About Us

Elizabeth Floyd Mair

Elizabeth Floyd Mair


Upstate New York, USA

Elizabeth, a native of Albany, N.Y., earned an M.F.A. in East Asian Languages and Literature (Japanese) at the University of Iowa before heading to Japan. She spent the next 15 years living and working in Tokyo.

While in Japan, she graduated from the one-year advanced language program offered by the Inter-University Center for Japanese Language Studies, also known as the Stanford Center. She spent the next five years working as a translator and interpreter in the major Japanese bank Yasuda Trust before moving to a position as book editor with Kodansha International, where she produced books in English on topics including Japanese business practices, language, art, and cooking.

During her nine years with Kodansha, she regularly presented book proposals in Japanese at meetings with company executives; met with Japanese authors by herself, gaining permission to publish English versions of their books and ironing out contract details (all in Japanese); and interpreted at company-wide business functions.

While in Japan she made a wide circle of Japanese acquaintances and friends from all walks of life including many company executives and became adept at navigating between Japanese and Western culture in a wide variety of situations.

Since returning to the U.S. she has taught Japanese language at Bennington College and translation of Japanese literature at the State University of New York at Albany. She has worked as a freelance editorial consultant on book projects related to Japan.
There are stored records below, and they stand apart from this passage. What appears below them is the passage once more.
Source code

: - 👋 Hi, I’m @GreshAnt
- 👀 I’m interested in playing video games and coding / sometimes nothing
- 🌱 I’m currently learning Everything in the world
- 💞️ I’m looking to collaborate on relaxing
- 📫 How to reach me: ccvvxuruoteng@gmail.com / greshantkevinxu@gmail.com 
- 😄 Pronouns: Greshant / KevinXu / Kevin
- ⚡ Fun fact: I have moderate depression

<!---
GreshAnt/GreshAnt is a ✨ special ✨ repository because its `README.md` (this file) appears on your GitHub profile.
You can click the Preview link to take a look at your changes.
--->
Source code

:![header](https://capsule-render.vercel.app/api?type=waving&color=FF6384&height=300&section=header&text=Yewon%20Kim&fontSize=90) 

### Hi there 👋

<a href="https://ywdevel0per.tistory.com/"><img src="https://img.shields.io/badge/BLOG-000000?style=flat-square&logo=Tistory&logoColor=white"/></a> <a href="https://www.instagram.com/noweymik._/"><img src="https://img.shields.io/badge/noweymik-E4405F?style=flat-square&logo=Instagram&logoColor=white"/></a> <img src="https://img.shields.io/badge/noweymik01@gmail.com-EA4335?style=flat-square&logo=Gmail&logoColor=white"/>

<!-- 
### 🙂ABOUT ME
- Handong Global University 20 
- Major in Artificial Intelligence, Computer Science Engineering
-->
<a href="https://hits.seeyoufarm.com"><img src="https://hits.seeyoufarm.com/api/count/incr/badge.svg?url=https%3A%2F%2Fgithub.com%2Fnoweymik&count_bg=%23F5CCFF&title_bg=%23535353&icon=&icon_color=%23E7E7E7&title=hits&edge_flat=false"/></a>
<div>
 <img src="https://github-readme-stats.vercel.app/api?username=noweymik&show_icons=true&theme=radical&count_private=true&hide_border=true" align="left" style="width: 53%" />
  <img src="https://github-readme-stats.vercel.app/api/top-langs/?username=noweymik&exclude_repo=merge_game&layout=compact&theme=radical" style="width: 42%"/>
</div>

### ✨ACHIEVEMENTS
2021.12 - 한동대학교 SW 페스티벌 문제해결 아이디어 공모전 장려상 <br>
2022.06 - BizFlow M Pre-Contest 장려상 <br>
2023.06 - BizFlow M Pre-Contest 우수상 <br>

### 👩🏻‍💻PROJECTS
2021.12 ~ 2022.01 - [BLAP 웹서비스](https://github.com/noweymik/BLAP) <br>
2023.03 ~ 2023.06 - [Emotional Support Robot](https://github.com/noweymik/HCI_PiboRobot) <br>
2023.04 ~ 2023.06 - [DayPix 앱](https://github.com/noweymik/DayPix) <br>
She has also served as a freelance interpreter (in design meetings as well as in a clean room environment) for local company GE Healthcare, interpreting between Japanese and American engineers on the design, installation, and use of high-tech equipment.

She also works as a freelance essay and features writer. Her work has appeared in publications including The San Francisco Chronicle, The Albany Times Union, and Hudson Valley magazine. Elizabeth excels at bringing people together and at narrowing the cultural divide with sensitivity and humor.